• _TASK GOAL_
The answer should be the lines from the one with "6. Conclusion" through the final line of the entries, restated word for word.

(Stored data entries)
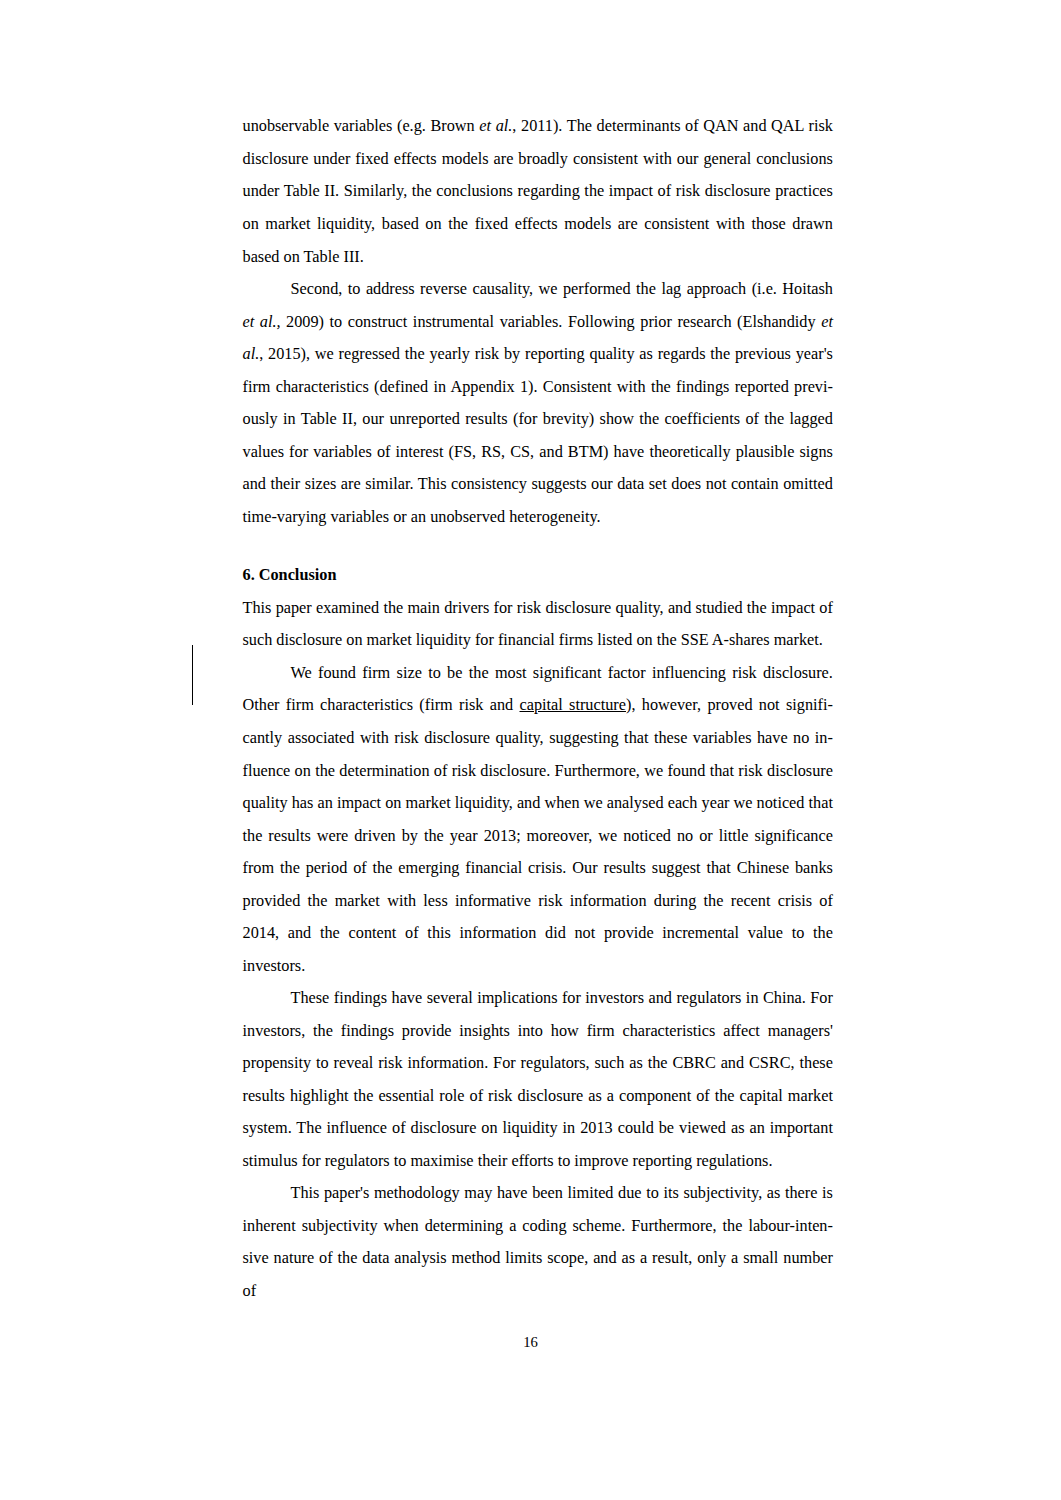unobservable variables (e.g. Brown et al., 2011). The determinants of QAN and QAL risk disclosure under fixed effects models are broadly consistent with our general conclusions under Table II. Similarly, the conclusions regarding the impact of risk disclosure practices on market liquidity, based on the fixed effects models are consistent with those drawn based on Table III.
Second, to address reverse causality, we performed the lag approach (i.e. Hoitash et al., 2009) to construct instrumental variables. Following prior research (Elshandidy et al., 2015), we regressed the yearly risk by reporting quality as regards the previous year's firm characteristics (defined in Appendix 1). Consistent with the findings reported previously in Table II, our unreported results (for brevity) show the coefficients of the lagged values for variables of interest (FS, RS, CS, and BTM) have theoretically plausible signs and their sizes are similar. This consistency suggests our data set does not contain omitted time-varying variables or an unobserved heterogeneity.
6. Conclusion
This paper examined the main drivers for risk disclosure quality, and studied the impact of such disclosure on market liquidity for financial firms listed on the SSE A-shares market.
We found firm size to be the most significant factor influencing risk disclosure. Other firm characteristics (firm risk and capital structure), however, proved not significantly associated with risk disclosure quality, suggesting that these variables have no influence on the determination of risk disclosure. Furthermore, we found that risk disclosure quality has an impact on market liquidity, and when we analysed each year we noticed that the results were driven by the year 2013; moreover, we noticed no or little significance from the period of the emerging financial crisis. Our results suggest that Chinese banks provided the market with less informative risk information during the recent crisis of 2014, and the content of this information did not provide incremental value to the investors.
These findings have several implications for investors and regulators in China. For investors, the findings provide insights into how firm characteristics affect managers' propensity to reveal risk information. For regulators, such as the CBRC and CSRC, these results highlight the essential role of risk disclosure as a component of the capital market system. The influence of disclosure on liquidity in 2013 could be viewed as an important stimulus for regulators to maximise their efforts to improve reporting regulations.
This paper's methodology may have been limited due to its subjectivity, as there is inherent subjectivity when determining a coding scheme. Furthermore, the labour-intensive nature of the data analysis method limits scope, and as a result, only a small number of
16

• _EXPECTED OUTPUT_
6. Conclusion
This paper examined the main drivers for risk disclosure quality, and studied the impact of such disclosure on market liquidity for financial firms listed on the SSE A-shares market.
We found firm size to be the most significant factor influencing risk disclosure. Other firm characteristics (firm risk and capital structure), however, proved not significantly associated with risk disclosure quality, suggesting that these variables have no influence on the determination of risk disclosure. Furthermore, we found that risk disclosure quality has an impact on market liquidity, and when we analysed each year we noticed that the results were driven by the year 2013; moreover, we noticed no or little significance from the period of the emerging financial crisis. Our results suggest that Chinese banks provided the market with less informative risk information during the recent crisis of 2014, and the content of this information did not provide incremental value to the investors.
These findings have several implications for investors and regulators in China. For investors, the findings provide insights into how firm characteristics affect managers' propensity to reveal risk information. For regulators, such as the CBRC and CSRC, these results highlight the essential role of risk disclosure as a component of the capital market system. The influence of disclosure on liquidity in 2013 could be viewed as an important stimulus for regulators to maximise their efforts to improve reporting regulations.
This paper's methodology may have been limited due to its subjectivity, as there is inherent subjectivity when determining a coding scheme. Furthermore, the labour-intensive nature of the data analysis method limits scope, and as a result, only a small number of
16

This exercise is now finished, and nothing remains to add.